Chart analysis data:
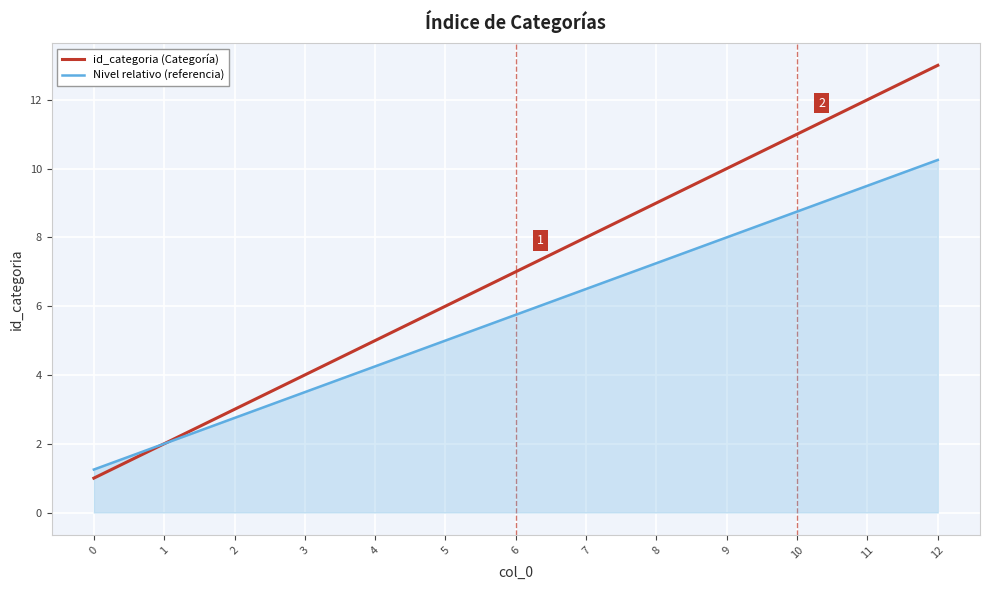

Rank the categories by id_categoria (Categoría) value from highest to lowest.

12, 11, 10, 9, 8, 7, 6, 5, 4, 3, 2, 1, 0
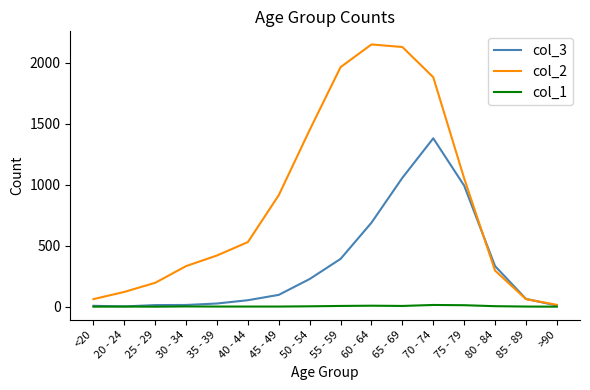

What are all the series names shown in the legend?

col_3, col_2, col_1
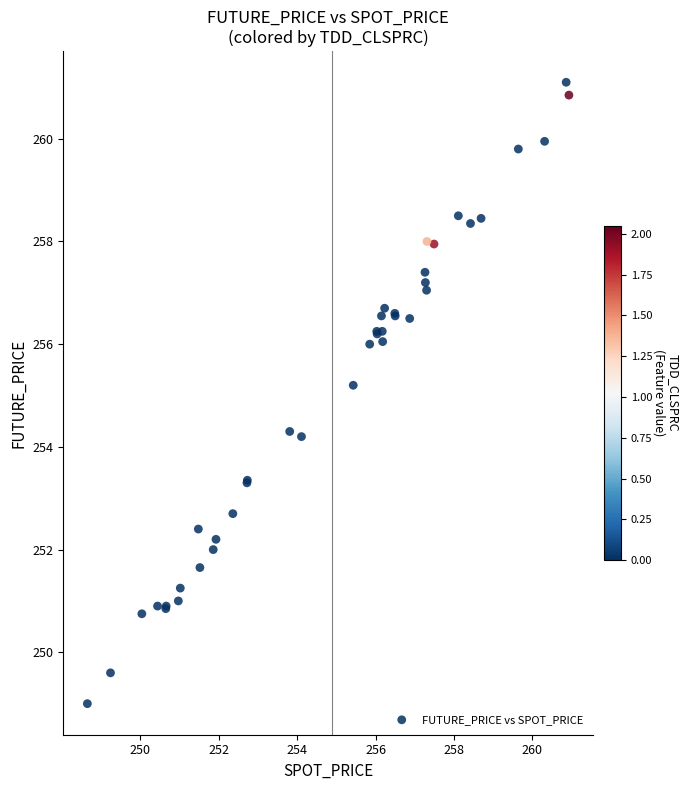

What Y value in the scatter plot is closest to 255?

255.2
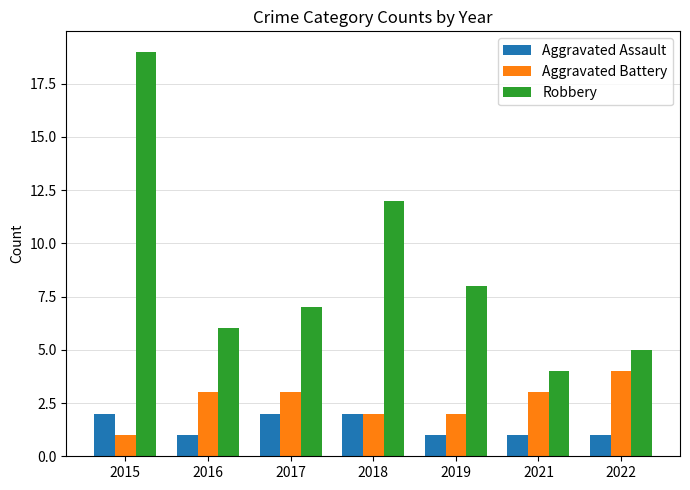

Which series has the widest spread of values?

Robbery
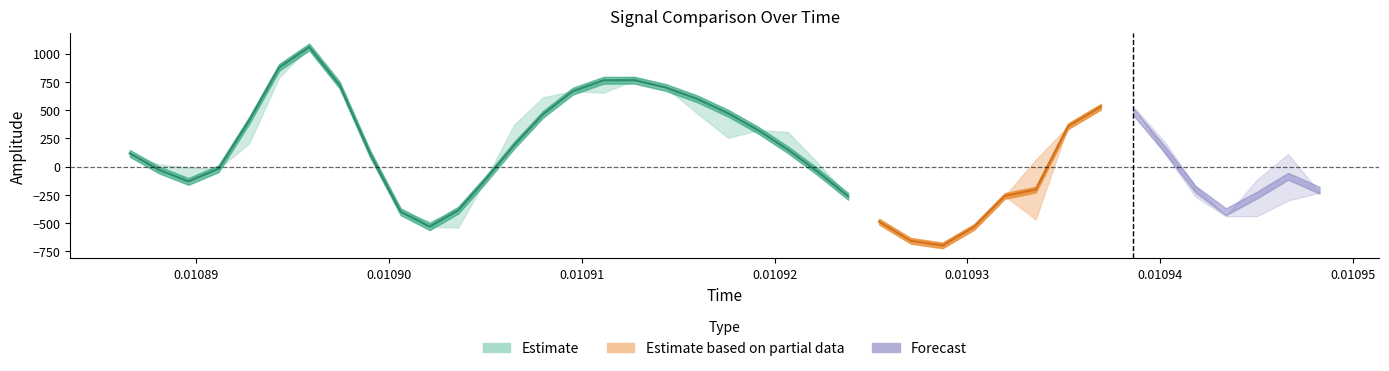

Reading left to right, list all the values displayed in this chart.

spline: 0=116.5	1=-29.7	2=-131.7	3=-18.8	4=407.3	5=878.3	6=1058.5	7=720.8	8=110.9	9=-399.8	10=-532.6	11=-386.8	12=-110.0	13=187.3	14=461.8	15=667.4	16=764.1	17=764.2	18=700.1	19=599.6	20=472.6	21=322.3	22=149.2	23=-46.6	24=-263.1	25=-487.9	26=-657.3	27=-689.4	28=-534.5	29=-260.4	30=61.1	31=356.7	32=529.2	33=482.8	34=195.5	35=-159.7	36=-399.8	37=-400.2	38=-273.2	39=-210.1
prediction: 0=-430.3	1=-29.7	2=-131.7	3=-236.3	4=407.3	5=878.3	6=217.5	7=720.8	8=110.9	9=-232.8	10=-532.6	11=-386.8	12=-324.5	13=187.3	14=461.8	15=170.8	16=764.1	17=764.2	18=235.3	19=599.6	20=472.6	21=37.3	22=149.2	23=-46.6	24=-200.8	25=-487.9	26=-657.3	27=-706.9	28=-534.5	29=-260.4	30=-468.4	31=356.7	32=529.2	33=154.7	34=195.5	35=-159.7	36=-359.8	37=-400.2	38=-273.2	39=-516.7
target: 0=116.5	1=18.7	2=-7.6	3=-18.8	4=204.3	5=790.4	6=1058.5	7=700.0	8=141.4	9=-399.8	10=-486.5	11=-540.3	12=-110.0	13=368.9	14=612.8	15=667.4	16=654.3	17=790.5	18=700.1	19=471.0	20=254.1	21=322.3	22=306.1	23=33.0	24=-263.1	25=-391.5	26=-587.7	27=-689.4	28=-485.4	29=-287.5	30=61.1	31=602.6	32=686.4	33=482.8	34=101.8	35=-242.6	36=-399.8	37=-107.2	38=101.2	39=-210.1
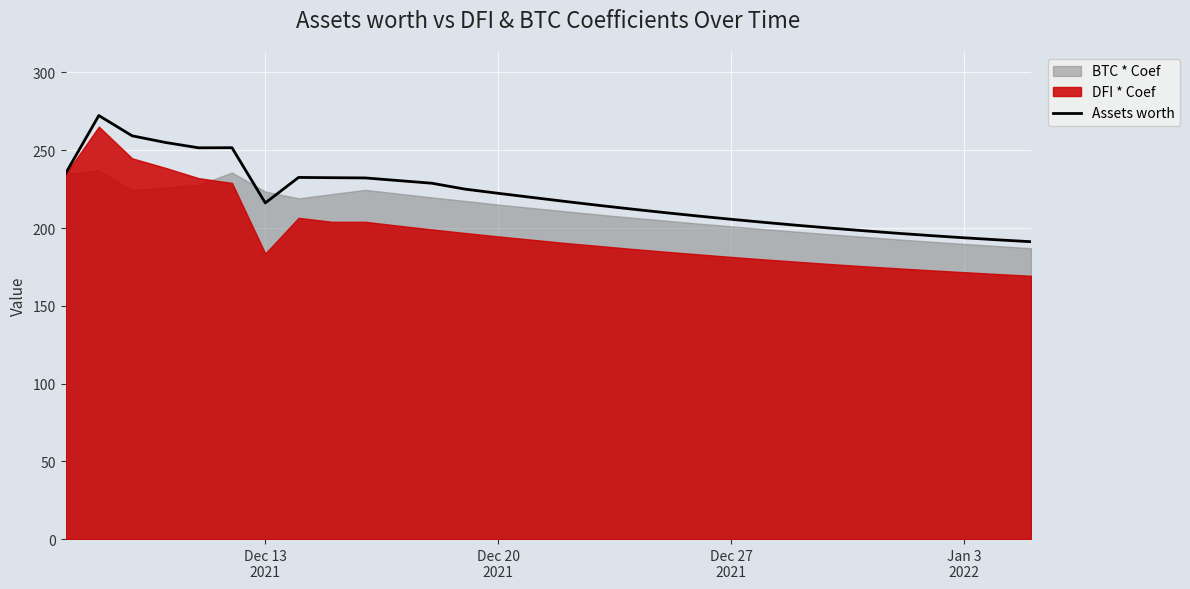

What is the difference between the maximum and minimum values?

81.1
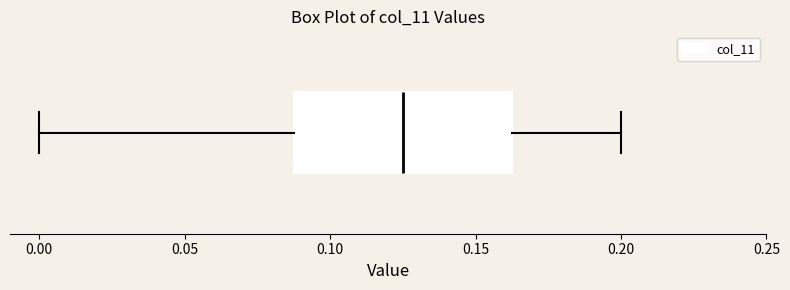

Where is the right edge of the box on the x-axis? The values are not printed on the chart, so give them approximately, as read against the axis.

0.165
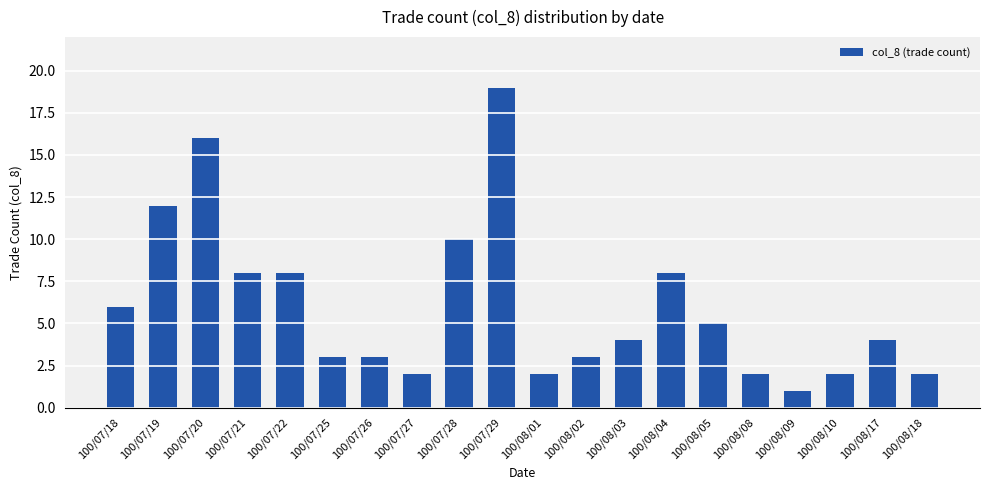

What is the greatest value displayed?

19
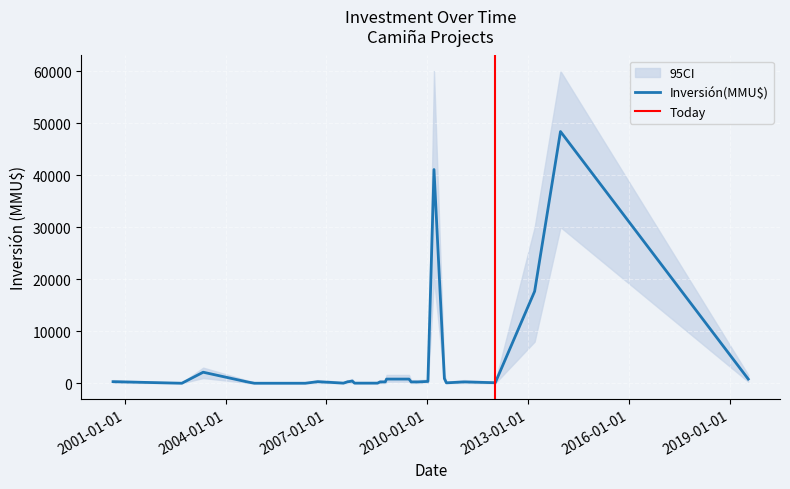

What is the highest value of the Inversión(MMU$) series?

48384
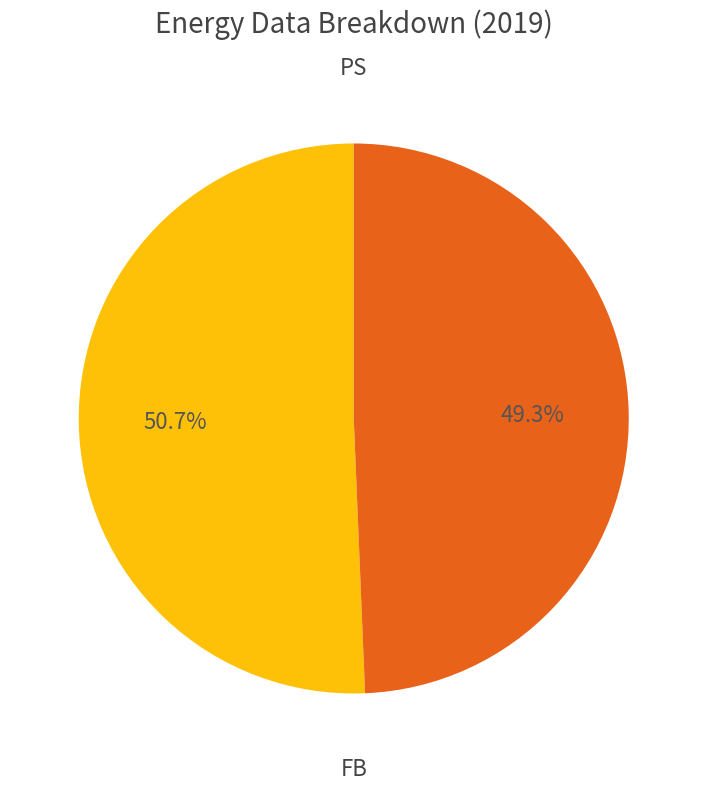

Rank the categories by value from highest to lowest.

PS, FB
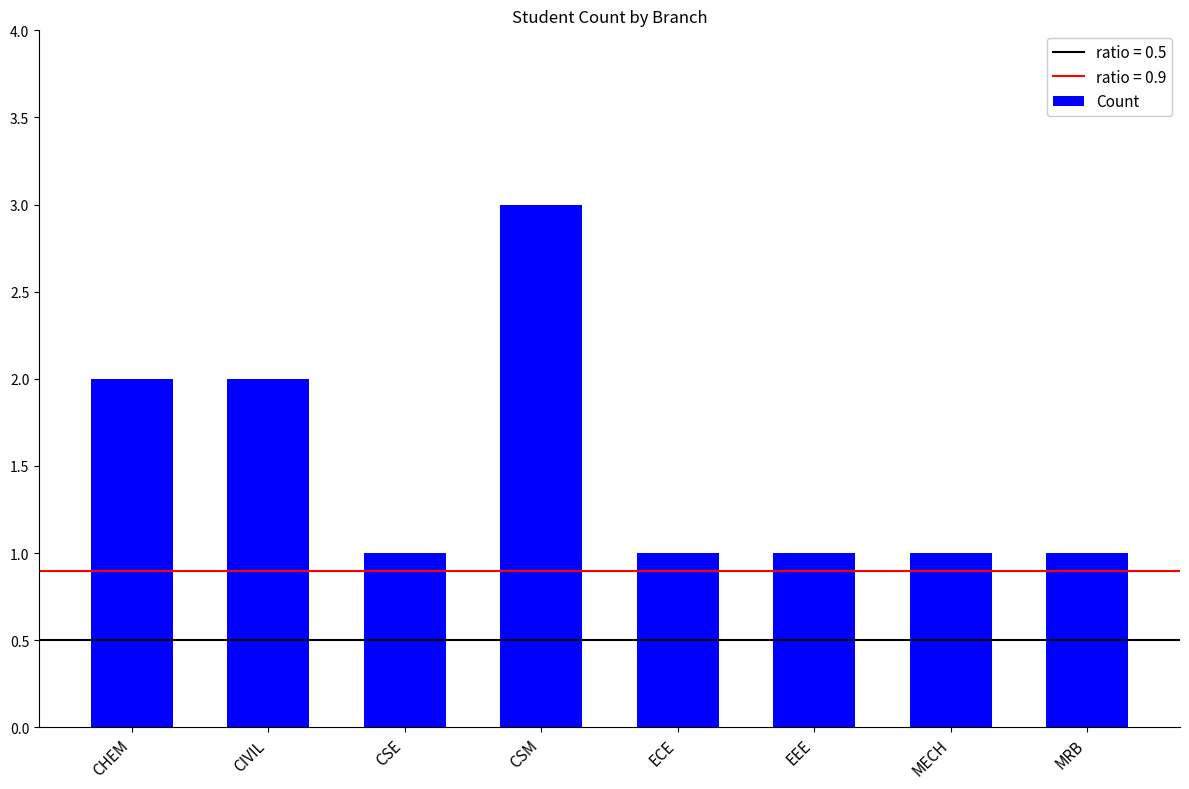

Approximately how many times larger is the value at EEE compared to MECH?

1.0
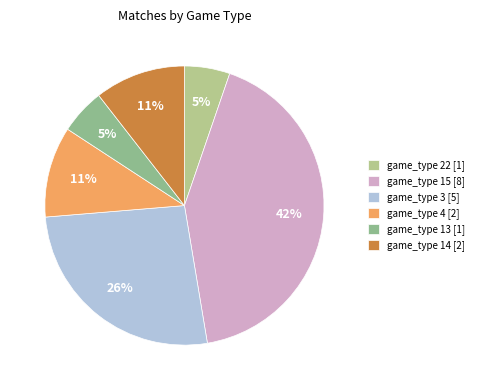

Which has a higher value, game_type 22 [1] or game_type 15 [8]?

game_type 15 [8]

## [DIRECTIONS]
Rewrite the whole listing above with every "Rank" changed to "Order" and nothing else altered. Leave out the pictures.

## [REPLY TO THE EXERCISE]
Order the categories by id_categoria (Categoría) value from highest to lowest.

12, 11, 10, 9, 8, 7, 6, 5, 4, 3, 2, 1, 0

What are all the series names shown in the legend?

col_3, col_2, col_1

What Y value in the scatter plot is closest to 255?

255.2

Which series has the widest spread of values?

Robbery

Reading left to right, list all the values displayed in this chart.

spline: 0=116.5	1=-29.7	2=-131.7	3=-18.8	4=407.3	5=878.3	6=1058.5	7=720.8	8=110.9	9=-399.8	10=-532.6	11=-386.8	12=-110.0	13=187.3	14=461.8	15=667.4	16=764.1	17=764.2	18=700.1	19=599.6	20=472.6	21=322.3	22=149.2	23=-46.6	24=-263.1	25=-487.9	26=-657.3	27=-689.4	28=-534.5	29=-260.4	30=61.1	31=356.7	32=529.2	33=482.8	34=195.5	35=-159.7	36=-399.8	37=-400.2	38=-273.2	39=-210.1
prediction: 0=-430.3	1=-29.7	2=-131.7	3=-236.3	4=407.3	5=878.3	6=217.5	7=720.8	8=110.9	9=-232.8	10=-532.6	11=-386.8	12=-324.5	13=187.3	14=461.8	15=170.8	16=764.1	17=764.2	18=235.3	19=599.6	20=472.6	21=37.3	22=149.2	23=-46.6	24=-200.8	25=-487.9	26=-657.3	27=-706.9	28=-534.5	29=-260.4	30=-468.4	31=356.7	32=529.2	33=154.7	34=195.5	35=-159.7	36=-359.8	37=-400.2	38=-273.2	39=-516.7
target: 0=116.5	1=18.7	2=-7.6	3=-18.8	4=204.3	5=790.4	6=1058.5	7=700.0	8=141.4	9=-399.8	10=-486.5	11=-540.3	12=-110.0	13=368.9	14=612.8	15=667.4	16=654.3	17=790.5	18=700.1	19=471.0	20=254.1	21=322.3	22=306.1	23=33.0	24=-263.1	25=-391.5	26=-587.7	27=-689.4	28=-485.4	29=-287.5	30=61.1	31=602.6	32=686.4	33=482.8	34=101.8	35=-242.6	36=-399.8	37=-107.2	38=101.2	39=-210.1

What is the difference between the maximum and minimum values?

81.1

Where is the right edge of the box on the x-axis? The values are not printed on the chart, so give them approximately, as read against the axis.

0.165

What is the greatest value displayed?

19

What is the highest value of the Inversión(MMU$) series?

48384

Order the categories by value from highest to lowest.

PS, FB

Approximately how many times larger is the value at EEE compared to MECH?

1.0

Which has a higher value, game_type 22 [1] or game_type 15 [8]?

game_type 15 [8]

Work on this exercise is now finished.